In October an event of the annual symposium series ‘Trends in Minimally Invasive Medicine’ took place for the fourth time, topic this year: ‘Digitization in the OR’. It is a cooperation of the Technische Universität Berlin, Department of Medical Technology, Berlin Partner as well as WOM and offers an exchange between experts from medicine and medical technology.
Prof. Kraft: ‘Digitization in the OR’ was the theme of this year’s “Trends in Minimally Invasive Medicine” symposium. How do you explain to non-insiders which aspects are at stake?
Digitalization, i.e., the increasing use of digital technologies from digital sensors to mobile devices, currently characterizes numerous industries and we also encounter it in everyday life as “consumers.” This year’s ‘”rends in Minimally Invasive Medicine” symposium focused on the challenges and opportunities of these technologies in a highly developed, innovative segment of medicine, where an important goal is to reduce surgical trauma to patients. There are numerous special functions and features of the use of digital technologies that were discussed by experts from science, medical technology industry, and medical application during the symposium.
What benefits did the participants of the symposium see in the digitization for patients and surgical teams?
The advantages of digital technologies were summarized in a panel discussion after presentations by an innovation manager from a large medical technology company, a head of the IT division of a large hospital chain, and scientists from the Technical University of Munich and the University of Rostock. In summary, digitization is able to offer very different advantages. Therapy can be supported by advanced sensors, navigation systems, automation of processes, robotic systems, and applications of augmented reality. Decision-making processes are now supported by much simpler data collection and processing and artificial intelligence applications. The availability of data in the context of decision-making processes is also improved, for example, by mobile devices. Organizational processes benefit from simpler process documentation and evaluation with reference to quality management. The control of processes is simplified, surgery planning is facilitated, and entire networks of the IT infrastructure secure data transfer, data processing and communication in hospitals. Digital production processes, especially additive manufacturing processes, also offer numerous new options, such as the individualization of surgical instruments. The speakers presented various examples of all the opportunities for digitization mentioned above.

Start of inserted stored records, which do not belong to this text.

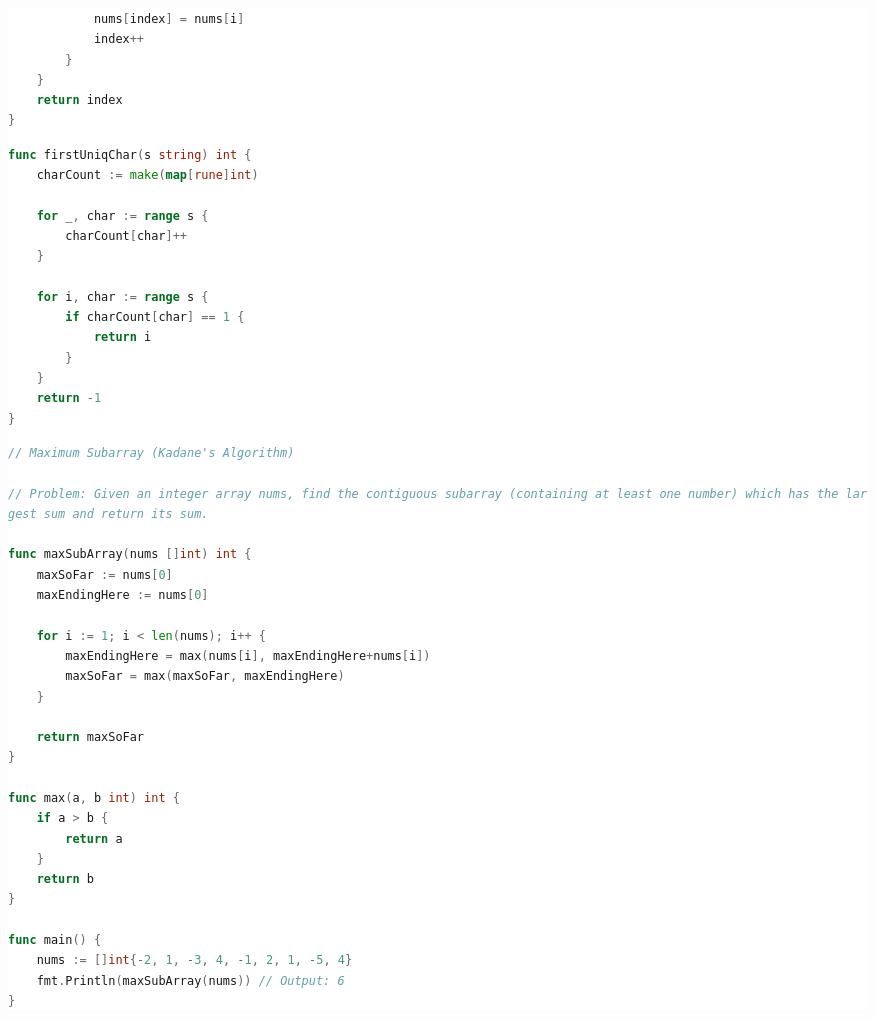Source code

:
 ```go
            nums[index] = nums[i]
            index++
        }
    }
    return index
}
```
```go
func firstUniqChar(s string) int {
    charCount := make(map[rune]int)

    for _, char := range s {
        charCount[char]++
    }

    for i, char := range s {
        if charCount[char] == 1 {
            return i
        }
    }
    return -1
}
```
```go
// Maximum Subarray (Kadane's Algorithm)

// Problem: Given an integer array nums, find the contiguous subarray (containing at least one number) which has the largest sum and return its sum.

func maxSubArray(nums []int) int {
    maxSoFar := nums[0]
    maxEndingHere := nums[0]

    for i := 1; i < len(nums); i++ {
        maxEndingHere = max(nums[i], maxEndingHere+nums[i])
        maxSoFar = max(maxSoFar, maxEndingHere)
    }

    return maxSoFar
}

func max(a, b int) int {
    if a > b {
        return a
    }
    return b
}

func main() {
    nums := []int{-2, 1, -3, 4, -1, 2, 1, -5, 4}
    fmt.Println(maxSubArray(nums)) // Output: 6
}
```
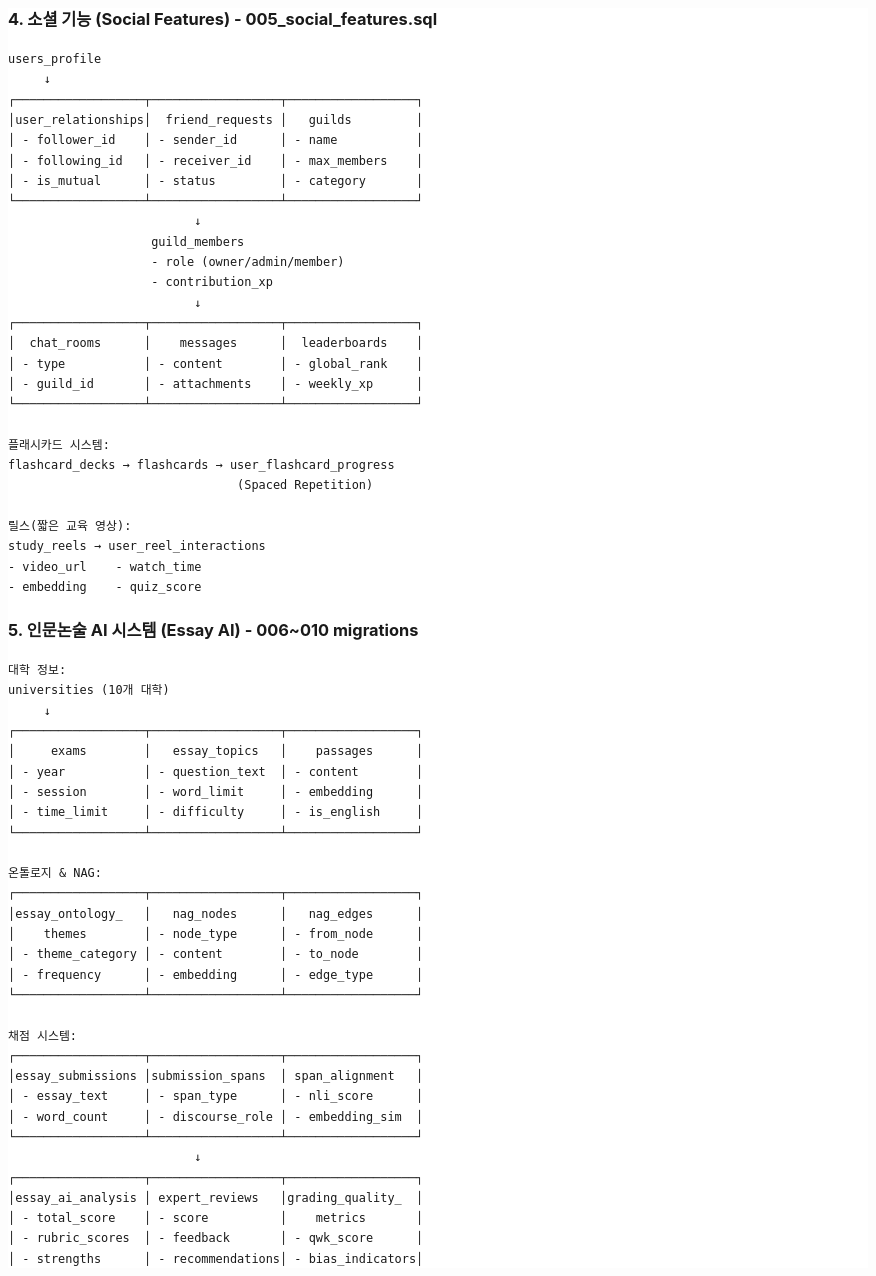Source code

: ### 4. 소셜 기능 (Social Features) - 005_social_features.sql
```
users_profile
     ↓
┌──────────────────┬──────────────────┬──────────────────┐
│user_relationships│  friend_requests │   guilds         │
│ - follower_id    │ - sender_id      │ - name           │
│ - following_id   │ - receiver_id    │ - max_members    │
│ - is_mutual      │ - status         │ - category       │
└──────────────────┴──────────────────┴──────────────────┘
                          ↓
                    guild_members
                    - role (owner/admin/member)
                    - contribution_xp
                          ↓
┌──────────────────┬──────────────────┬──────────────────┐
│  chat_rooms      │    messages      │  leaderboards    │
│ - type           │ - content        │ - global_rank    │
│ - guild_id       │ - attachments    │ - weekly_xp      │
└──────────────────┴──────────────────┴──────────────────┘

플래시카드 시스템:
flashcard_decks → flashcards → user_flashcard_progress
                                (Spaced Repetition)

릴스(짧은 교육 영상):
study_reels → user_reel_interactions
- video_url    - watch_time
- embedding    - quiz_score
```

### 5. 인문논술 AI 시스템 (Essay AI) - 006~010 migrations
```
대학 정보:
universities (10개 대학)
     ↓
┌──────────────────┬──────────────────┬──────────────────┐
│     exams        │   essay_topics   │    passages      │
│ - year           │ - question_text  │ - content        │
│ - session        │ - word_limit     │ - embedding      │
│ - time_limit     │ - difficulty     │ - is_english     │
└──────────────────┴──────────────────┴──────────────────┘

온톨로지 & NAG:
┌──────────────────┬──────────────────┬──────────────────┐
│essay_ontology_   │   nag_nodes      │   nag_edges      │
│    themes        │ - node_type      │ - from_node      │
│ - theme_category │ - content        │ - to_node        │
│ - frequency      │ - embedding      │ - edge_type      │
└──────────────────┴──────────────────┴──────────────────┘

채점 시스템:
┌──────────────────┬──────────────────┬──────────────────┐
│essay_submissions │submission_spans  │ span_alignment   │
│ - essay_text     │ - span_type      │ - nli_score      │
│ - word_count     │ - discourse_role │ - embedding_sim  │
└──────────────────┴──────────────────┴──────────────────┘
                          ↓
┌──────────────────┬──────────────────┬──────────────────┐
│essay_ai_analysis │ expert_reviews   │grading_quality_  │
│ - total_score    │ - score          │    metrics       │
│ - rubric_scores  │ - feedback       │ - qwk_score      │
│ - strengths      │ - recommendations│ - bias_indicators│
```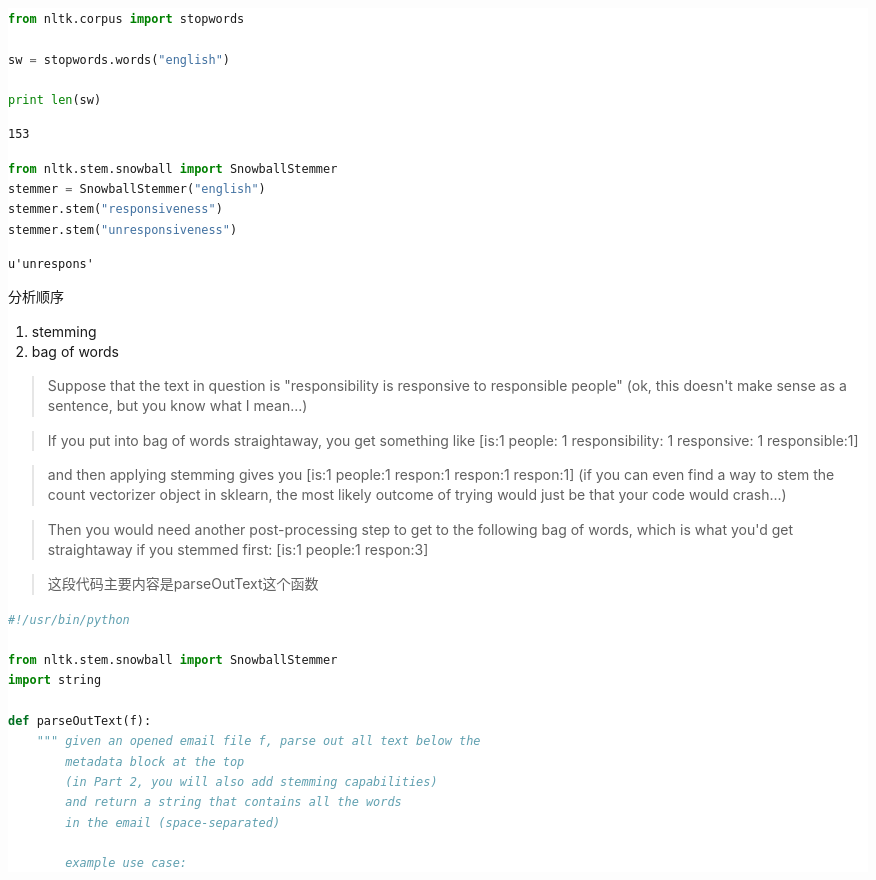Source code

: 
```python
from nltk.corpus import stopwords

sw = stopwords.words("english")

print len(sw)
```

    153



```python
from nltk.stem.snowball import SnowballStemmer
stemmer = SnowballStemmer("english")
stemmer.stem("responsiveness")
stemmer.stem("unresponsiveness")
```




    u'unrespons'



分析顺序
1. stemming
2. bag of words

>Suppose that the text in question is "responsibility is responsive to responsible people" (ok, this doesn't make sense as a sentence, but you know what I mean...)

>If you put into bag of words straightaway, you get something like
[is:1
people: 1
responsibility: 1
responsive: 1
responsible:1]

>and then applying stemming gives you
[is:1
people:1
respon:1
respon:1
respon:1]
(if you can even find a way to stem the count vectorizer object in sklearn, the most likely outcome of trying would just be that your code would crash...)

>Then you would need another post-processing step to get to the following bag of words, which is what you'd get straightaway if you stemmed first:
[is:1
people:1
respon:3]

> 这段代码主要内容是parseOutText这个函数


```python
#!/usr/bin/python

from nltk.stem.snowball import SnowballStemmer
import string

def parseOutText(f):
    """ given an opened email file f, parse out all text below the
        metadata block at the top
        (in Part 2, you will also add stemming capabilities)
        and return a string that contains all the words
        in the email (space-separated)

        example use case:
```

Is digitalization only a blessing or can it also be a curse?
Digitization is not a curse, but it does pose some challenges that have to be overcome and which were discussed during the symposium. Examples of this are the high demands placed on data security and data protection. In the context of artificial intelligence applications, the possible loss of “know-how” among users (with natural intelligence, which is then used less frequently) was discussed. If methods of machine learning are used, the traceability of calculation results must be guaranteed and process validation must also be carried out. If optimization is carried out with digitally supported OR process documentation, this can also be perceived as paternalism and lead to further consolidation of work processes. Digital manufacturing processes can fundamentally change value chains and role distributions of those involved. The introduction of numerous digital technologies requires change management. Financing new digital systems can also be a challenge.

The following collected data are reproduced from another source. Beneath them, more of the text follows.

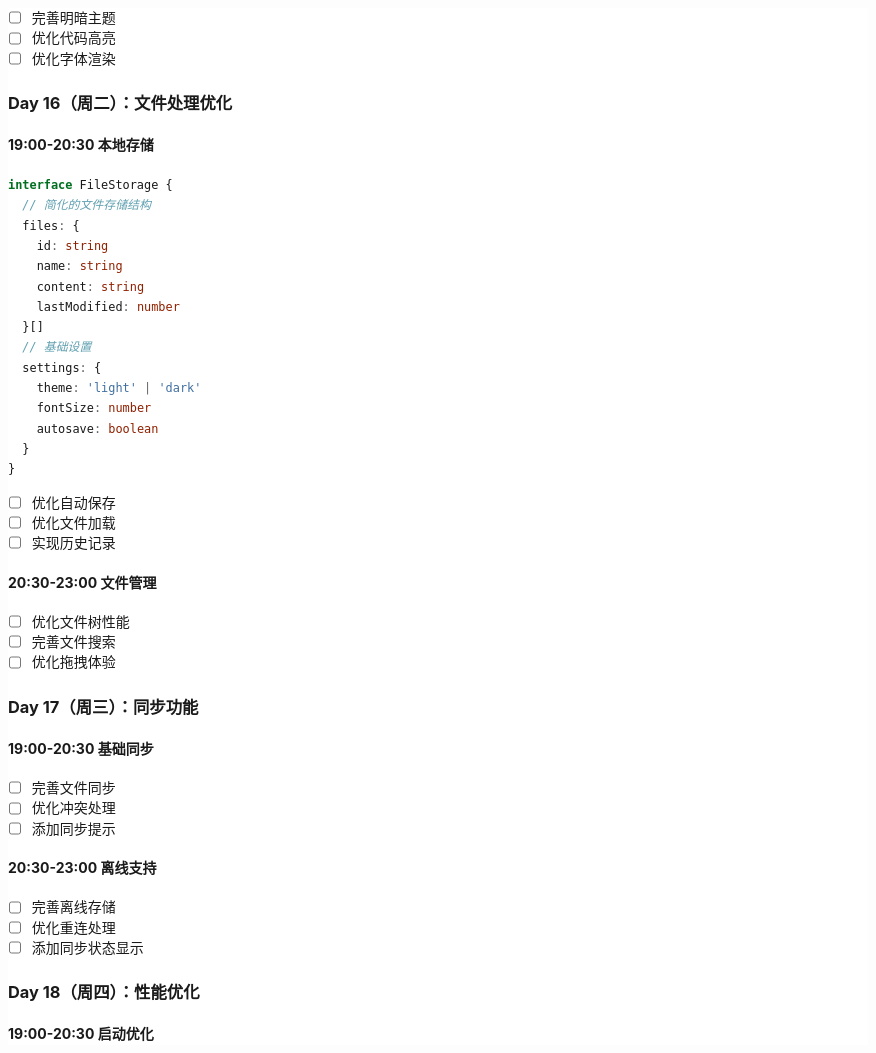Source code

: - [ ] 完善明暗主题
- [ ] 优化代码高亮
- [ ] 优化字体渲染

### Day 16（周二）：文件处理优化

#### 19:00-20:30 本地存储

```typescript
interface FileStorage {
  // 简化的文件存储结构
  files: {
    id: string
    name: string
    content: string
    lastModified: number
  }[]
  // 基础设置
  settings: {
    theme: 'light' | 'dark'
    fontSize: number
    autosave: boolean
  }
}
```

- [ ] 优化自动保存
- [ ] 优化文件加载
- [ ] 实现历史记录

#### 20:30-23:00 文件管理

- [ ] 优化文件树性能
- [ ] 完善文件搜索
- [ ] 优化拖拽体验

### Day 17（周三）：同步功能

#### 19:00-20:30 基础同步

- [ ] 完善文件同步
- [ ] 优化冲突处理
- [ ] 添加同步提示

#### 20:30-23:00 离线支持

- [ ] 完善离线存储
- [ ] 优化重连处理
- [ ] 添加同步状态显示

### Day 18（周四）：性能优化

#### 19:00-20:30 启动优化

What expectations does medicine have of medical device technology developers such as WOM or institutes such as your Technical University department in terms of digitization?
Digitization will prevail, regardless of whether we want to address the challenges it presents or not. Thus, one of the main expectations of medical technology developers in medicine is to recognize the potential of these technologies and to use them promptly in innovative technical solutions. Although some innovation hurdles in medical technology, such as high regulatory requirements and safety standards, delay the development of new, previously unknown technologies, the medical user expects that digital innovations in medicine will also become available immediately.